I got hand-written security, simple servlet-filter which redirect not-authorized user to their login pages. Login controller redirect them to the requested URL after successfull authentication or their main page. This approach work fine, the only disadvantage, that I have to pass User object which is stored in the HttpSession through stacktrace to EJB beans.
Now I rewrote some code and use Spring-security as http based authentication. It is integrated automatically with Glassfish JAAS.
I don’t need to pass User through stacktrace anymore, invocation sessionContext.getCallerPrincipal() is enough. But the principal object return me only userName, not userId, so i have to perform addition select if i need userId for example.
1) Is there anyway to extend Principal object, so it can store more properties ?
2) Why i should use JAAS or Spring Security or another security framework, why not just hand writen servlet filter ?
2) Using a standard security mechanism like JAAS has many advantages:
You can easily change the way user authenticates solely by configuring your server – without need to change anything inside your code.
You can be sure your security is up-to-date, supporting strongest algorithms, storing Principal in a secure manner and so on. Again just by staying up-to-date with your server, framework etc. Having a hand-written security module is prone to errors and to be outdated soon.
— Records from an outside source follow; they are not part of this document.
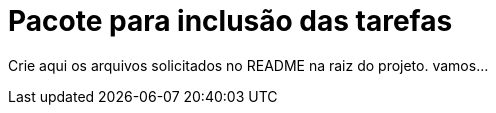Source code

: = Pacote para inclusão das tarefas

Crie aqui os arquivos solicitados no README na raiz do projeto.
vamos...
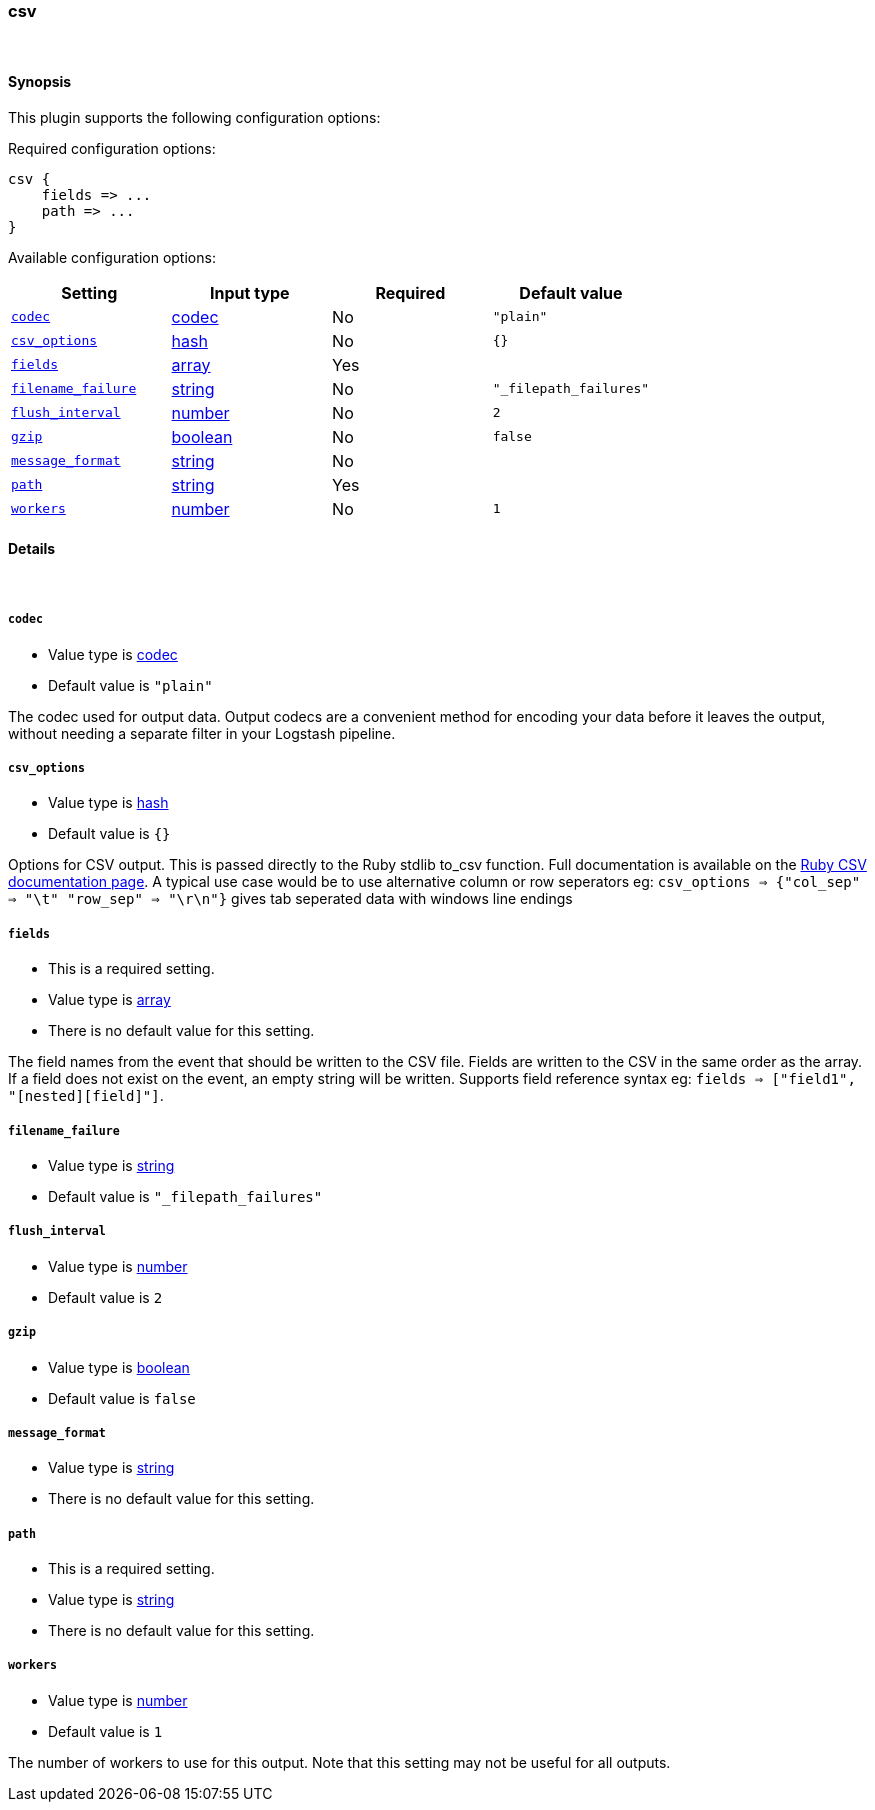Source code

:[[plugins-outputs-csv]]
=== csv





&nbsp;

==== Synopsis

This plugin supports the following configuration options:


Required configuration options:

[source,json]
--------------------------
csv {
    fields => ...
    path => ...
}
--------------------------



Available configuration options:

[cols="<,<,<,<m",options="header",]
|=======================================================================
|Setting |Input type|Required|Default value
| <<plugins-outputs-csv-codec>> |<<codec,codec>>|No|`"plain"`
| <<plugins-outputs-csv-csv_options>> |<<hash,hash>>|No|`{}`
| <<plugins-outputs-csv-fields>> |<<array,array>>|Yes|
| <<plugins-outputs-csv-filename_failure>> |<<string,string>>|No|`"_filepath_failures"`
| <<plugins-outputs-csv-flush_interval>> |<<number,number>>|No|`2`
| <<plugins-outputs-csv-gzip>> |<<boolean,boolean>>|No|`false`
| <<plugins-outputs-csv-message_format>> |<<string,string>>|No|
| <<plugins-outputs-csv-path>> |<<string,string>>|Yes|
| <<plugins-outputs-csv-workers>> |<<number,number>>|No|`1`
|=======================================================================



==== Details

&nbsp;

[[plugins-outputs-csv-codec]]
===== `codec` 

  * Value type is <<codec,codec>>
  * Default value is `"plain"`

The codec used for output data. Output codecs are a convenient method for encoding your data before it leaves the output, without needing a separate filter in your Logstash pipeline.

[[plugins-outputs-csv-csv_options]]
===== `csv_options` 

  * Value type is <<hash,hash>>
  * Default value is `{}`

Options for CSV output. This is passed directly to the Ruby stdlib to_csv function.
Full documentation is available on the http://ruby-doc.org/stdlib-2.0.0/libdoc/csv/rdoc/index.html[Ruby CSV documentation page].
A typical use case would be to use alternative column or row seperators eg: `csv_options => {"col_sep" => "\t" "row_sep" => "\r\n"}` gives tab seperated data with windows line endings

[[plugins-outputs-csv-fields]]
===== `fields` 

  * This is a required setting.
  * Value type is <<array,array>>
  * There is no default value for this setting.

The field names from the event that should be written to the CSV file.
Fields are written to the CSV in the same order as the array.
If a field does not exist on the event, an empty string will be written.
Supports field reference syntax eg: `fields => ["field1", "[nested][field]"]`.

[[plugins-outputs-csv-filename_failure]]
===== `filename_failure` 

  * Value type is <<string,string>>
  * Default value is `"_filepath_failures"`



[[plugins-outputs-csv-flush_interval]]
===== `flush_interval` 

  * Value type is <<number,number>>
  * Default value is `2`



[[plugins-outputs-csv-gzip]]
===== `gzip` 

  * Value type is <<boolean,boolean>>
  * Default value is `false`



[[plugins-outputs-csv-message_format]]
===== `message_format` 

  * Value type is <<string,string>>
  * There is no default value for this setting.



[[plugins-outputs-csv-path]]
===== `path` 

  * This is a required setting.
  * Value type is <<string,string>>
  * There is no default value for this setting.



[[plugins-outputs-csv-workers]]
===== `workers` 

  * Value type is <<number,number>>
  * Default value is `1`

The number of workers to use for this output.
Note that this setting may not be useful for all outputs.


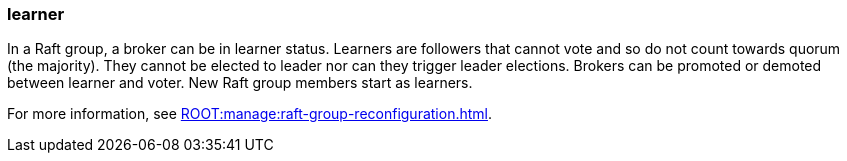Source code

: === learner
:term-name: learner
:hover-text: A broker that is a follower in a Raft group but is not part of quorum.
:category: Redpanda core

In a Raft group, a broker can be in learner status. Learners are followers that cannot vote and so do not count towards quorum (the majority). They cannot be elected to leader nor can they trigger leader elections. Brokers can be promoted or demoted between learner and voter. New Raft group members start as learners. 

ifndef::env-cloud[]
For more information, see xref:ROOT:manage:raft-group-reconfiguration.adoc[].
endif::[]
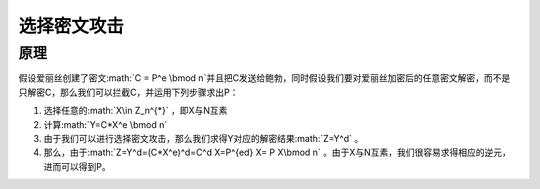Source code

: .. role:: math(raw)
   :format: html latex
..

选择密文攻击
============

原理
----

假设爱丽丝创建了密文\ :math:`C = P^e \bmod n`\ 并且把C发送给鲍勃，同时假设我们要对爱丽丝加密后的任意密文解密，而不是只解密C，那么我们可以拦截C，并运用下列步骤求出P：

1. 选择任意的\ :math:`X\in Z_n^{*}` ，即X与N互素
2. 计算\ :math:`Y=C*X^e \bmod n`
3. 由于我们可以进行选择密文攻击，那么我们求得Y对应的解密结果\ :math:`Z=Y^d`
   。
4. 那么，由于\ :math:`Z=Y^d=(C*X^e)^d=C^d X=P^{ed} X= P X\bmod n`
   。由于X与N互素，我们很容易求得相应的逆元，进而可以得到P。

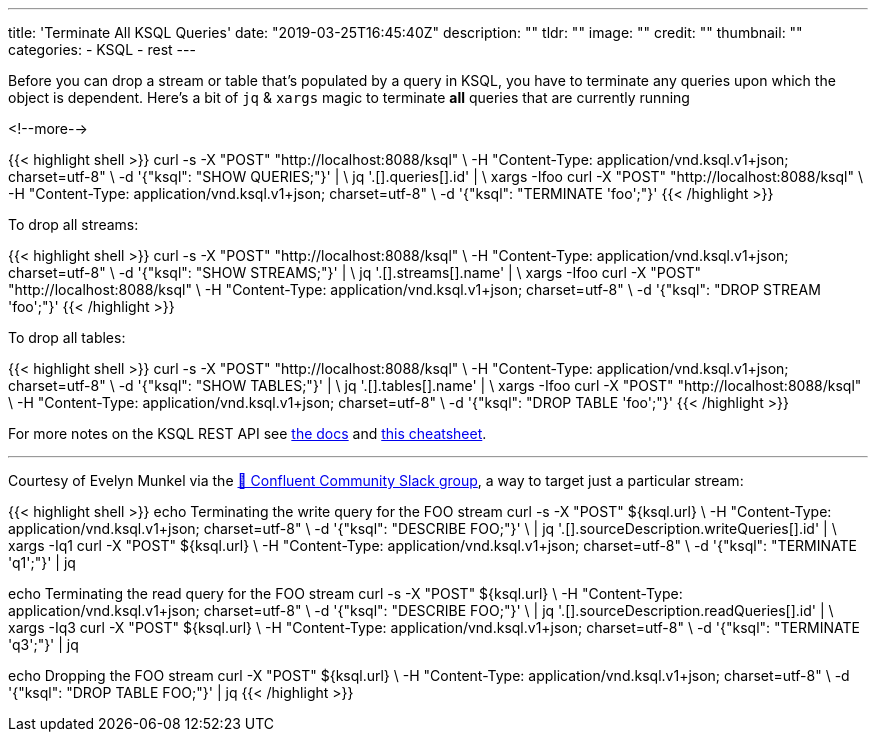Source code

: ---
title: 'Terminate All KSQL Queries'
date: "2019-03-25T16:45:40Z"
description: ""
tldr: ""
image: ""
credit: ""
thumbnail: ""
categories:
- KSQL
- rest
---

Before you can drop a stream or table that's populated by a query in KSQL, you have to terminate any queries upon which the object is dependent. Here's a bit of `jq` & `xargs` magic to terminate *all* queries that are currently running

<!--more-->

{{< highlight shell >}}
 curl -s -X "POST" "http://localhost:8088/ksql" \
         -H "Content-Type: application/vnd.ksql.v1+json; charset=utf-8" \
         -d '{"ksql": "SHOW QUERIES;"}' | \
  jq '.[].queries[].id' | \
  xargs -Ifoo curl -X "POST" "http://localhost:8088/ksql" \
           -H "Content-Type: application/vnd.ksql.v1+json; charset=utf-8" \
           -d '{"ksql": "TERMINATE 'foo';"}'
{{< /highlight >}}

To drop all streams: 

{{< highlight shell >}}
curl -s -X "POST" "http://localhost:8088/ksql" \
           -H "Content-Type: application/vnd.ksql.v1+json; charset=utf-8" \
           -d '{"ksql": "SHOW STREAMS;"}' | \
    jq '.[].streams[].name' | \
    xargs -Ifoo curl -X "POST" "http://localhost:8088/ksql" \
             -H "Content-Type: application/vnd.ksql.v1+json; charset=utf-8" \
             -d '{"ksql": "DROP STREAM 'foo';"}'
{{< /highlight >}}

To drop all tables: 

{{< highlight shell >}}
curl -s -X "POST" "http://localhost:8088/ksql" \
             -H "Content-Type: application/vnd.ksql.v1+json; charset=utf-8" \
             -d '{"ksql": "SHOW TABLES;"}' | \
      jq '.[].tables[].name' | \
      xargs -Ifoo curl -X "POST" "http://localhost:8088/ksql" \
               -H "Content-Type: application/vnd.ksql.v1+json; charset=utf-8" \
               -d '{"ksql": "DROP TABLE 'foo';"}'
{{< /highlight >}}


For more notes on the KSQL REST API see https://docs.confluent.io/current/ksql/docs/developer-guide/api.html[the docs] and link:/2019/01/17/ksql-rest-api-cheatsheet/[this cheatsheet].

''''

Courtesy of Evelyn Munkel via the http://cnfl.io/slack[💬 Confluent Community Slack group], a way to target just a particular stream: 

{{< highlight shell >}}
echo Terminating the write query for the FOO stream
curl -s -X "POST" ${ksql.url} \
    -H "Content-Type: application/vnd.ksql.v1+json; charset=utf-8" \
    -d '{"ksql": "DESCRIBE FOO;"}' \ |
    jq '.[].sourceDescription.writeQueries[].id' | \
 xargs -Iq1 curl -X "POST" ${ksql.url} \
          -H "Content-Type: application/vnd.ksql.v1+json; charset=utf-8" \
          -d '{"ksql": "TERMINATE 'q1';"}' | jq

echo Terminating the read query for the FOO stream
curl -s -X "POST" ${ksql.url} \
    -H "Content-Type: application/vnd.ksql.v1+json; charset=utf-8" \
    -d '{"ksql": "DESCRIBE FOO;"}' \ |
    jq '.[].sourceDescription.readQueries[].id' | \
 xargs -Iq3 curl -X "POST" ${ksql.url} \
          -H "Content-Type: application/vnd.ksql.v1+json; charset=utf-8" \
          -d '{"ksql": "TERMINATE 'q3';"}' | jq

echo Dropping the FOO stream
curl -X "POST" ${ksql.url} \
            -H "Content-Type: application/vnd.ksql.v1+json; charset=utf-8" \
            -d '{"ksql": "DROP TABLE FOO;"}' | jq
{{< /highlight >}}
You can leverage framework security – eg. web.xml security tags, EJB security annotations. Because JAAS is a standard way to authenticate, you can be sure adopting future technologies will be easier, because all serious technologies will support JAAS (Spring security etc.). If your software is planned to grow, you will definitely need a standard.
It will save you time and effort. JAAS provides both authentication and authorization, neatly packed and configurable within minutes.
I recommend futher reading on J2EE security or you can find more resources in OWASP guides.